Caro Win, artigo complexo esse… todo mundo sabe que se discutimos sobre política, religião e futebol a coisa esquenta… é o que está acontecendo… Não lí metade dos comentários e não sei se isso já foi discutido… Mas acredito no seguinte: a minha fé é movida por coisas que acredito, que quero conquistar, etc é um movimento de dentro para fora, ou seja, é uma força interior que é traduzida em atos, palavras, etc e pode ser atribuído a qualquer coisa que se acredita, um deus, um santo, um idolo, um objeto, etc, qualquer coisa que valide a sua fé, somos dependentes disso…agora isso é o que acredito e pode não ser o que você acredita, daí a complexidade do assunto…

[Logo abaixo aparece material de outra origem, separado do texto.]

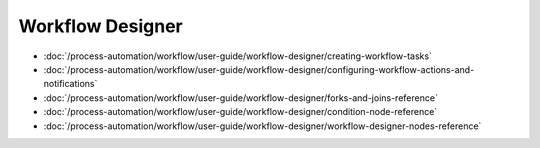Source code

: Workflow Designer
=================

-  :doc:`/process-automation/workflow/user-guide/workflow-designer/creating-workflow-tasks`
-  :doc:`/process-automation/workflow/user-guide/workflow-designer/configuring-workflow-actions-and-notifications`
-  :doc:`/process-automation/workflow/user-guide/workflow-designer/forks-and-joins-reference`
-  :doc:`/process-automation/workflow/user-guide/workflow-designer/condition-node-reference`
-  :doc:`/process-automation/workflow/user-guide/workflow-designer/workflow-designer-nodes-reference`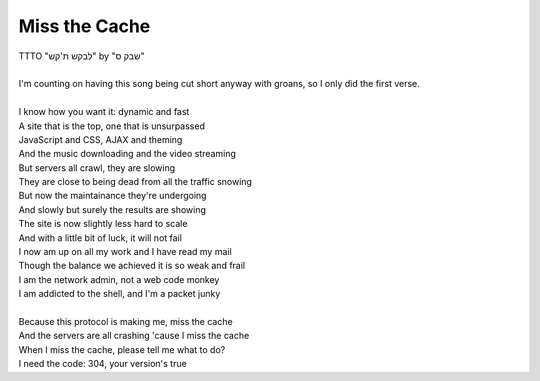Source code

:Miss the Cache
--------------

| TTTO "לבקש ת'קש" by "שבק ס"
| 
| I'm counting on having this song being cut short anyway with groans, so I only did the first verse.
| 
| I know how you want it: dynamic and fast
| A site that is the top, one that is unsurpassed
| JavaScript and CSS, AJAX and theming
| And the music downloading and the video streaming
| But servers all crawl, they are slowing
| They are close to being dead from all the traffic snowing
| But now the maintainance they're undergoing
| And slowly but surely the results are showing
| The site is now slightly less hard to scale
| And with a little bit of luck, it will not fail
| I now am up on all my work and I have read my mail
| Though the balance we achieved it is so weak and frail
| I am the network admin, not a web code monkey
| I am addicted to the shell, and I'm a packet junky
| 
| Because this protocol is making me, miss the cache
| And the servers are all crashing 'cause I miss the cache
| When I miss the cache, please tell me what to do?
| I need the code: 304, your version's true
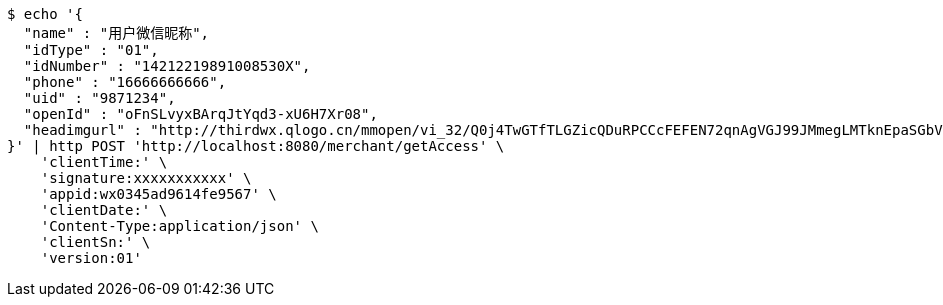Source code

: [source,bash]
----
$ echo '{
  "name" : "用户微信昵称",
  "idType" : "01",
  "idNumber" : "14212219891008530X",
  "phone" : "16666666666",
  "uid" : "9871234",
  "openId" : "oFnSLvyxBArqJtYqd3-xU6H7Xr08",
  "headimgurl" : "http://thirdwx.qlogo.cn/mmopen/vi_32/Q0j4TwGTfTLGZicQDuRPCCcFEFEN72qnAgVGJ99JMmegLMTknEpaSGbVzo2aweUSCkC0reicqhpZOWABEoTqahmA/132"
}' | http POST 'http://localhost:8080/merchant/getAccess' \
    'clientTime:' \
    'signature:xxxxxxxxxxx' \
    'appid:wx0345ad9614fe9567' \
    'clientDate:' \
    'Content-Type:application/json' \
    'clientSn:' \
    'version:01'
----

É complexo, mas claro que é um tema discutível, sim. Não fosse assim, as grandes revistas do mundo, a começar da TIME, não disponibilizariam espaço para esse assunto para não gerar polêmica. O artigo defende a idéia de que a fé, desprezada no início, pode vir, por alguns, a ser considerada importante apenas apartir de certo ponto da vida. Óbvio que não é qualquer fé, mas uma fé em Deus que traga resultados em termos de bons frutos. No entanto, muitos preferem colocar fé em coisas diferentes, daí resulta a pluralidade religiosa, o nervo muito sensível do assunto, em que cada qual crer de sua forma. Nesse ponto o assunto torna-se complexo, pois trata-se de um tema que vem com a humanidade desde os tempos mais remotos. A diversidade toma conta, cada qual tem o direito de crer ou não. No entanto, se o artigo se propõe a mostrar a importância da fé, assim como tantos artigos falam de produtos espirituais inovadores de forma aberta e até social no contexto pos-moderno, nada mais justo que falar da fé tradicional, experimentada e aprovada por muitos, dispensando dar detalhes uma vez que, estando nós no Brasil, fica claro e evidente o teor do que falamos. Como combina com o toma “quintessência” não é por acaso que o artigo conclui falando de fé, pois todos a têm, seja em si mesmo, em Deus, em deuses, em riquezas, seja lá no que for. A diferença é que, assim como diz no artigo, há momentos em que é a fé em Deus que apresenta-se como subterfúgio para aqueles que já tentaram todo o tipo de fé artificial. Mas, o que dizer se alguém diz que encontra paz, alegria e felicidade sem fé, em meio ao puro ceticismo? Nada. É, como diz o artigo, esperar o que o tempo dirá a essa pessoa. Porém, uma coisa é certa: não adianta ganhar bilhões como empreendedor se não houver espaço para a felicidade. Sendo assim, parece pouco provável que felicidade combine com ceticismo e não com uma fé genuína. Quem, porém, acredita que é feliz sendo cético, vai esperar para ver se com o passar do tempo vai continuar acreditando e sendo convincente consigo próprio.